Un testo classico e scritto in italiano di Goldoni, datato 1750, dai caratteri «umani, verissimi, e forse veri – come ha scritto lo stesso autore – ma io li traggo dalla turba universale degli uomini, e vuole il caso che alcuno in essi si riconosca». Davanti alla bottega del caffé, dove il prepotente e arrogante Don Marzio vestito di nero semina zizzania, con maldicenze vere e inventate, subdolo e infido, amichevole e falso con la verità e le ombre che gli regala un Pino Micol in gran forma, sempre a indagar su tutto con i suoi occhialetti, c’è la bisca clandestina di Pandolfo che favorisce bari e approfittatori come il finto Conte Leandro (ben disegnato da Ruben Rigillo), che stanno riducendo sul lastrico l’ingenuo Eugenio (il bravo Manuele Morgese), commerciante di stoffe e vinto dalla passione del gioco, figlio dell’ex principale del caffettiere Ridolfo e che lo aiutò ad aprire la sua bottega. Per questo si sente in dovere di riconoscenza e non smette mai di darsi da fare, di aiutare, di far prediche a Eugenio perché si ravveda e torni dalla sua bella moglie Vittoria, che sta portando alla disperazione.

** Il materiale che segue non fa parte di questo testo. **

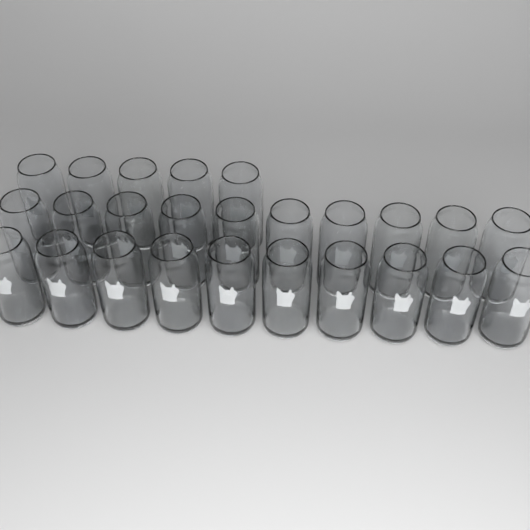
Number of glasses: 25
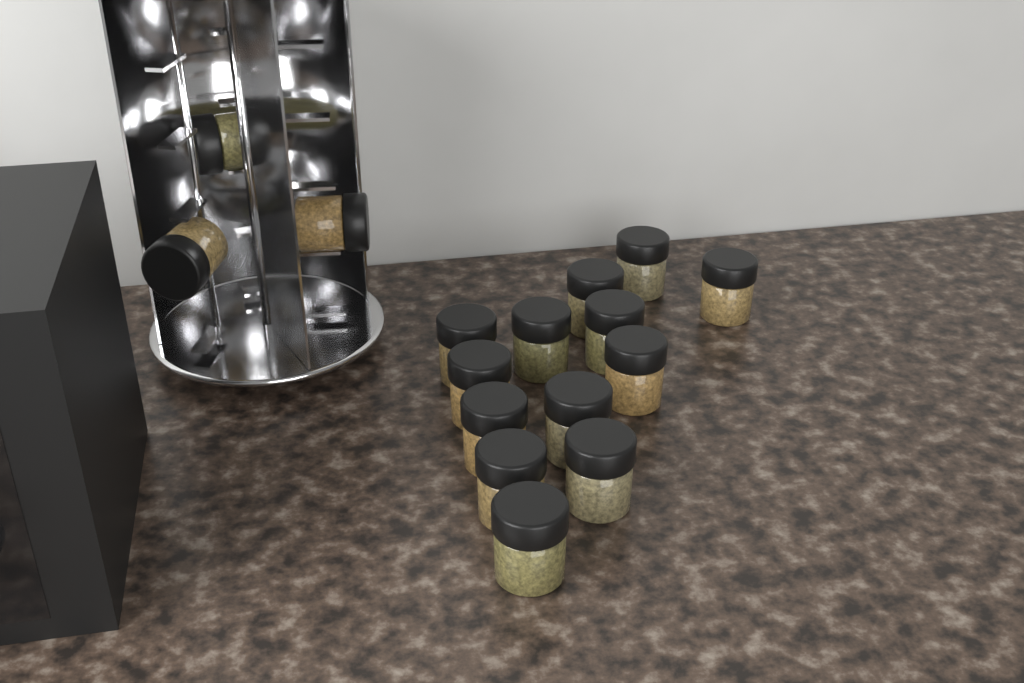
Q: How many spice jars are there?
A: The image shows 16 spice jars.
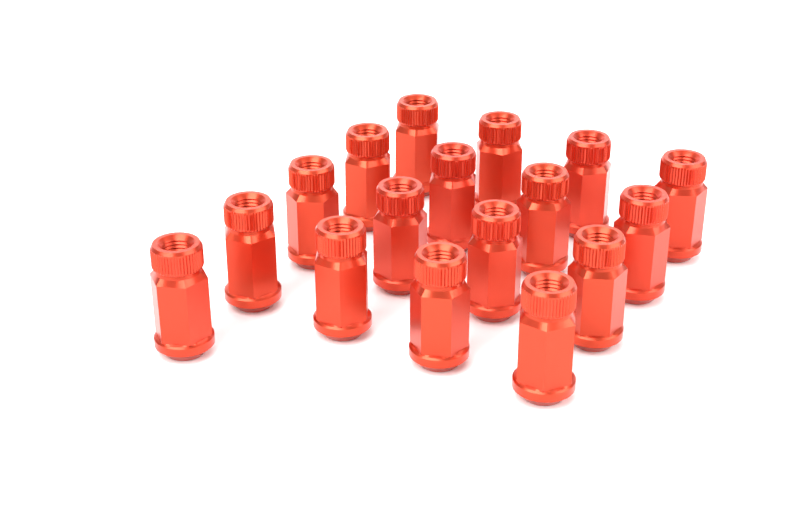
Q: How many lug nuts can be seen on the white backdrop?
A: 17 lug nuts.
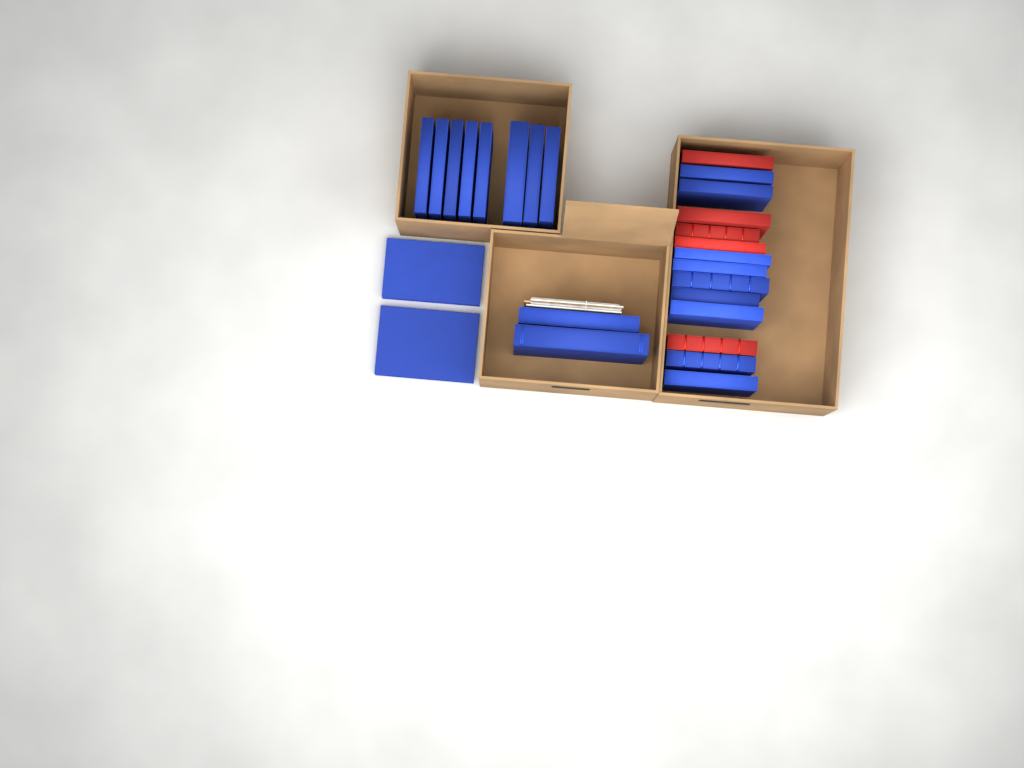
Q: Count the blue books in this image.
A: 21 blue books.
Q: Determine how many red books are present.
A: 5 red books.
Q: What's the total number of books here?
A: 26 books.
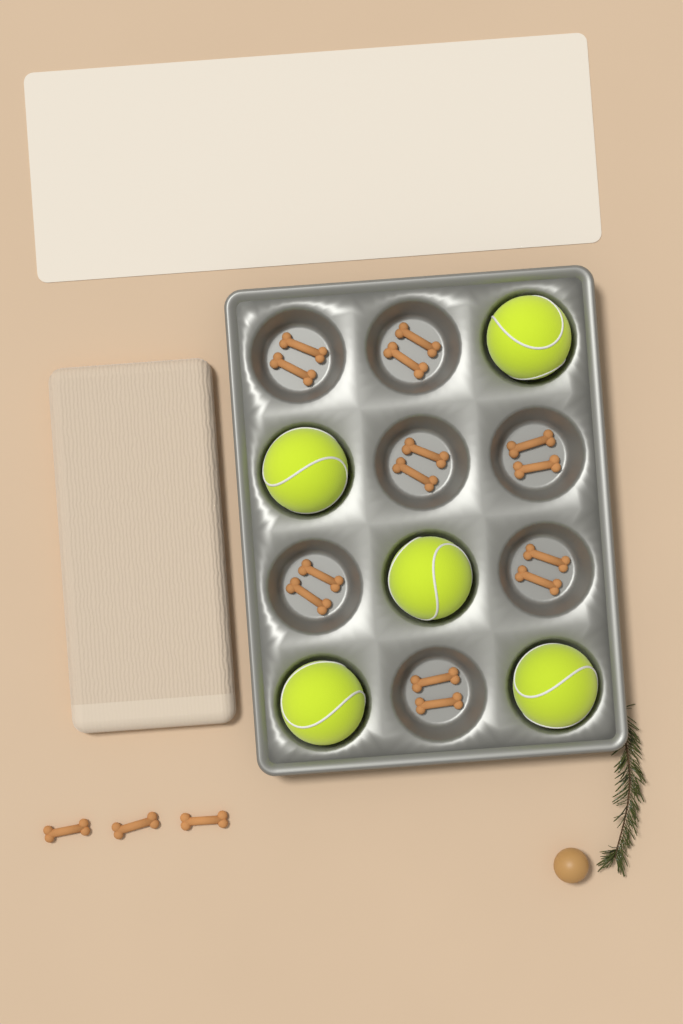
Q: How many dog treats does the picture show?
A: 17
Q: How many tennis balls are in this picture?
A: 5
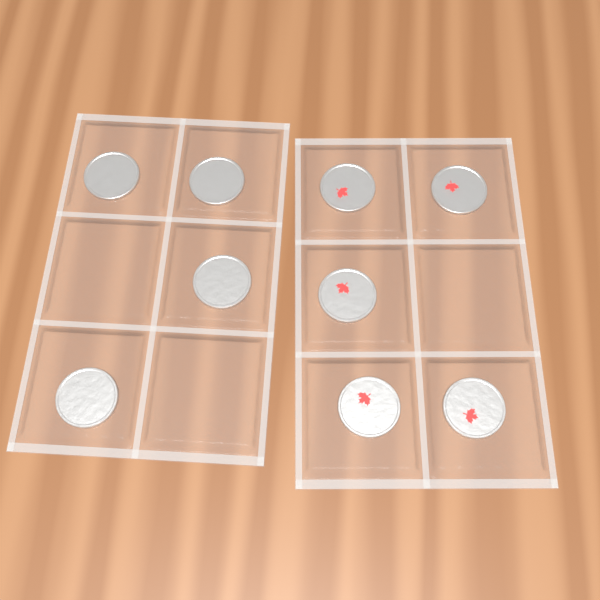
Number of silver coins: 4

Sul campiello della bottega (scene e costumi di Lorenzo Cutoli), come una donnina seducente di un carillon, si affaccia ogni tanto dal suo balcone una ex ballerina giovane e bella, o arriva una pellegrina piemontese alla ricerca del marito fedifrago, il tutto a movimentare e articolare lo sviluppo delle vicende generali, sino al finale con i cattivi puniti o ravveduti e solo Don Marzio sempre lì, libero, inquieto e minaccioso, che si interroga se andarsene da Venezia.
Il sipario cala su un’ombra, quella nera e funesta controluce di Don Marzio, il personaggio chiave e malevolo di questa commedia ricca di risvolti oscuri aperti su un incerto futuro. Come su alcune ombre si era aperto all’inizio, con una Venezia notturna, scura ambigua, che, illuminandosi in una mattinata di un giorno di carnevale, si popola spensierata e giocosa di ombre di maschere tra cui compare anche un Arlecchino, quindi si presenta il caffettiere Ridolfo, che ha il bel carattere, la incisiva varietà di gesti e toni che gli dà Vittorio Viviani col necessario tocco di retorica, uomo dal carattere positivo e ricco di buone intenzioni. E non a caso Don marzio è straniero, napoletano, e rappresenta le cattive influenze che arrivano a inquinare la Serenissima, e il secondo, che in una prima versione era un Brighella col servo Arlecchino, è un veneziano con Trappola ragazzo di bottega.